Kevin

Posted on Mar 10

Andrej Karpathy Is Automating AI Research Itself — Here's What That Actually Means

#ai #opensource #programming #machinelearning

Andrej Karpathy Is Automating AI Research Itself — Here's What That Actually Means

If you missed it: four days ago, Andrej Karpathy quietly pushed a repo called autoresearch to GitHub. By Tuesday morning it had nearly 20,000 stars. That's not a fluke — it's recognition that something genuinely different just happened.

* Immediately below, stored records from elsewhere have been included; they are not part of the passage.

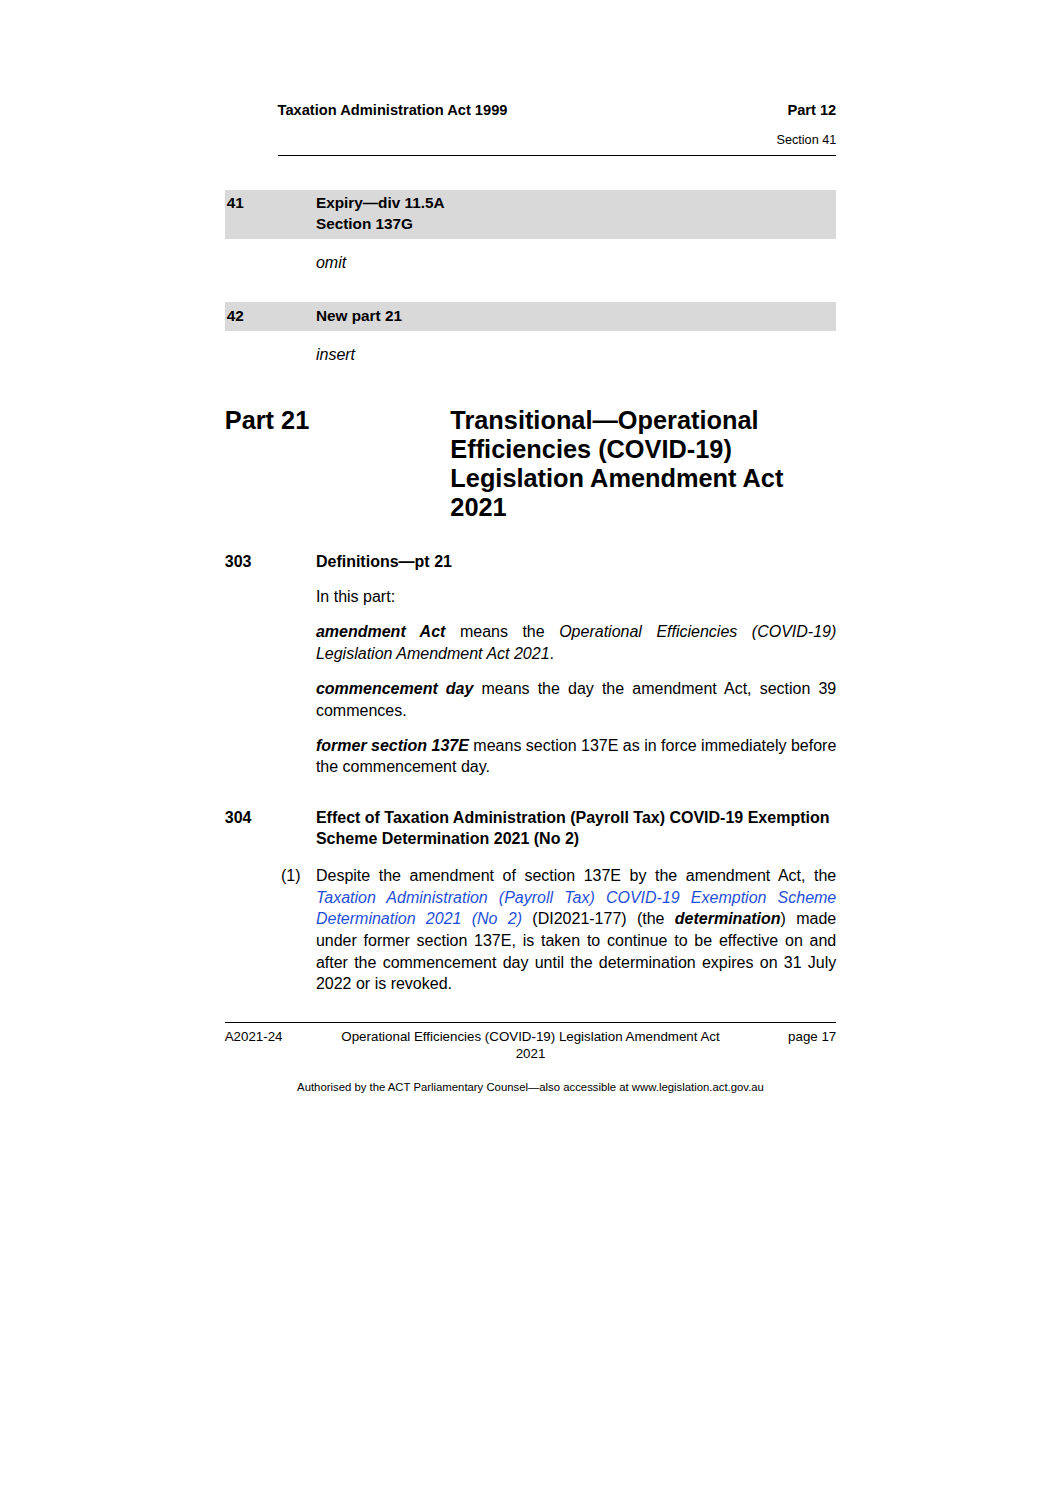Taxation Administration Act 1999 Part 12
Section 41
41
Expiry—div 11.5A Section 137G
omit
42
New part 21
insert
Part 21
Transitional—Operational Efficiencies (COVID-19) Legislation Amendment Act 2021
303
Definitions—pt 21
In this part:
amendment Act means the Operational Efficiencies (COVID-19) Legislation Amendment Act 2021.
commencement day means the day the amendment Act, section 39 commences.
former section 137E means section 137E as in force immediately before the commencement day.
304
Effect of Taxation Administration (Payroll Tax) COVID-19 Exemption Scheme Determination 2021 (No 2)
(1)
Despite the amendment of section 137E by the amendment Act, the Taxation Administration (Payroll Tax) COVID-19 Exemption Scheme Determination 2021 (No 2) (DI2021-177) (the determination) made under former section 137E, is taken to continue to be effective on and after the commencement day until the determination expires on 31 July 2022 or is revoked.
A2021-24
Operational Efficiencies (COVID-19) Legislation Amendment Act 2021
page 17
Authorised by the ACT Parliamentary Counsel—also accessible at www.legislation.act.gov.au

The pitch, in his own words: give an AI agent a small but real LLM training setup and let it experiment autonomously overnight. It modifies the code, trains for 5 minutes, checks if the result improved, keeps or discards, and repeats. You wake up in the morning to a log of experiments and (hopefully) a better model.

That sounds deceptively simple. But sit with it for a minute.

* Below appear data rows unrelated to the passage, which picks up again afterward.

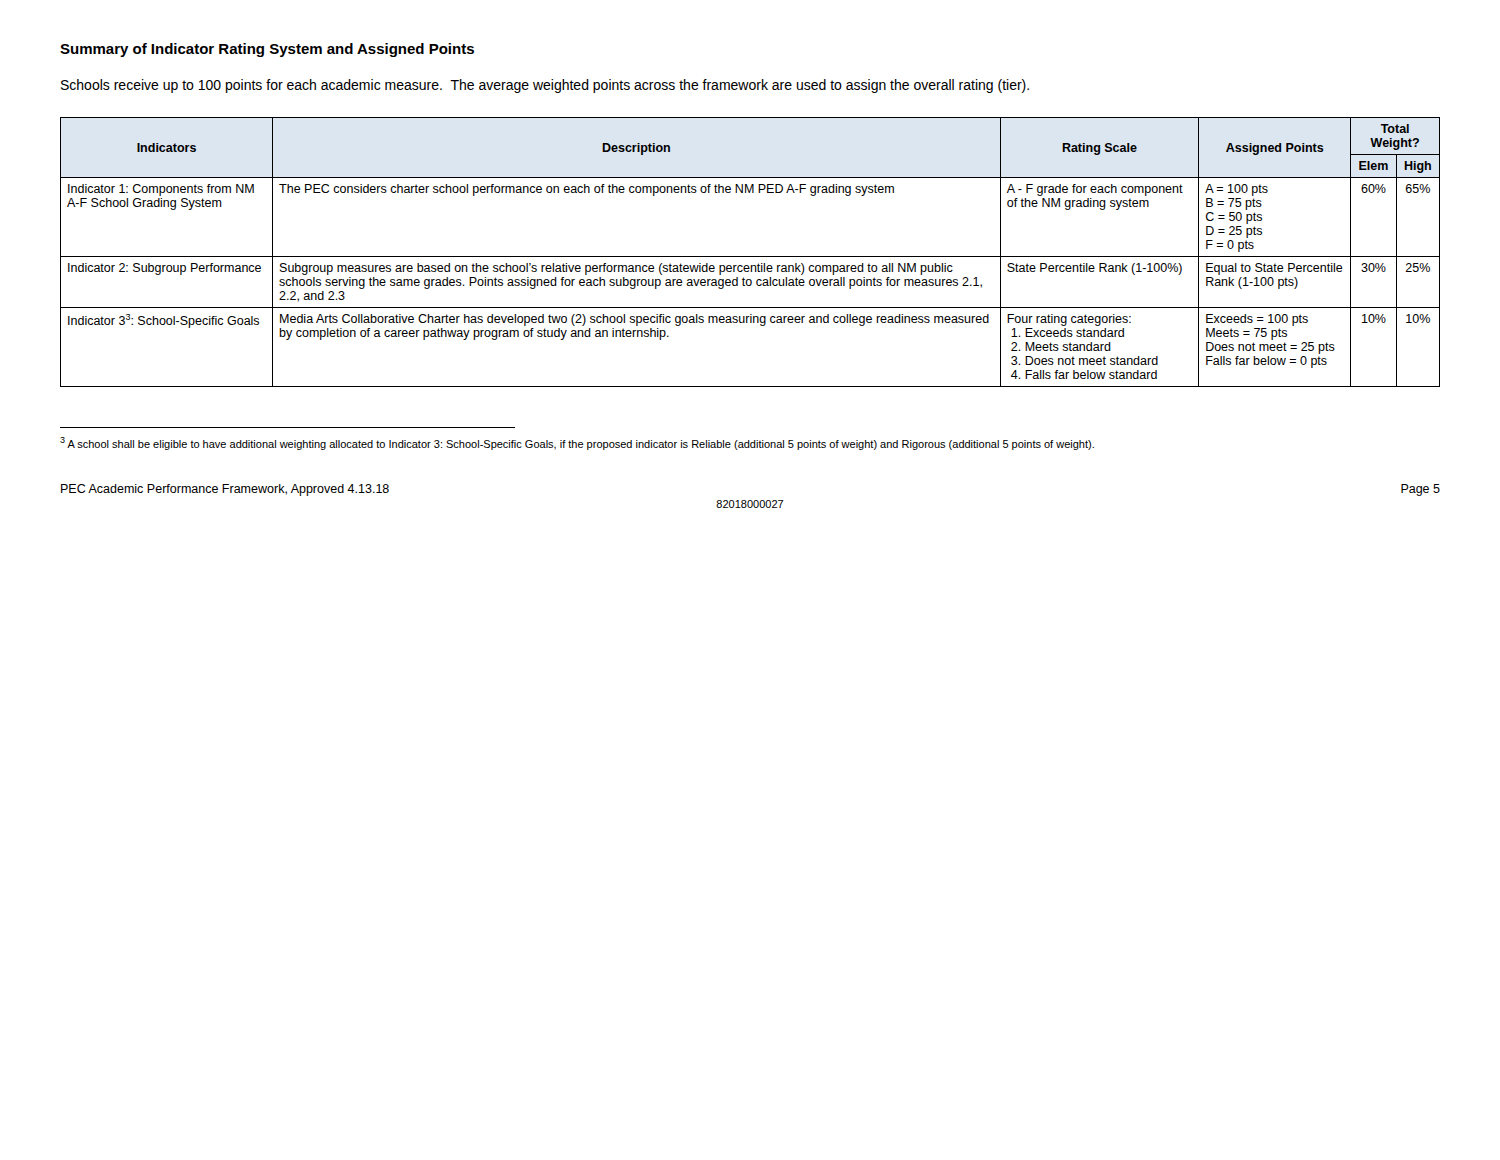Summary of Indicator Rating System and Assigned Points
Schools receive up to 100 points for each academic measure. The average weighted points across the framework are used to assign the overall rating (tier).
| Indicators | Description | Rating Scale | Assigned Points | Total Weight? |
| --- | --- | --- | --- | --- |
| Elem | High |
| Indicator 1: Components from NM A-F School Grading System | The PEC considers charter school performance on each of the components of the NM PED A-F grading system | A - F grade for each component of the NM grading system | A = 100 pts B = 75 pts C = 50 pts D = 25 pts F = 0 pts | 60% | 65% |
| Indicator 2: Subgroup Performance | Subgroup measures are based on the school’s relative performance (statewide percentile rank) compared to all NM public schools serving the same grades. Points assigned for each subgroup are averaged to calculate overall points for measures 2.1, 2.2, and 2.3 | State Percentile Rank (1-100%) | Equal to State Percentile Rank (1-100 pts) | 30% | 25% |
| Indicator 3 3 : School-Specific Goals | Media Arts Collaborative Charter has developed two (2) school specific goals measuring career and college readiness measured by completion of a career pathway program of study and an internship. | Four rating categories: Exceeds standard Meets standard Does not meet standard Falls far below standard | Exceeds = 100 pts Meets = 75 pts Does not meet = 25 pts Falls far below = 0 pts | 10% | 10% |
3 A school shall be eligible to have additional weighting allocated to Indicator 3: School-Specific Goals, if the proposed indicator is Reliable (additional 5 points of weight) and Rigorous (additional 5 points of weight).
PEC Academic Performance Framework, Approved 4.13.18 Page 5
82018000027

What autoresearch Actually Does

The repo is deliberately minimal. Three files that matter:

prepare.py — fixed constants, data prep, runtime utilities. The agent never touches this.
train.py — the full GPT model, optimizer (Muon + AdamW), and training loop. This is what the agent edits.
program.md — the "skill file" you write as a human, directing the agent's behavior.

You spin up Claude, Codex, or whatever LLM you prefer in this repo, point it at program.md, and let it loose. The agent is given a simple goal: lower the val_bpb (validation bits per byte) metric. Lower is better. It can change anything in train.py — architecture, optimizer settings, batch size, attention patterns, everything.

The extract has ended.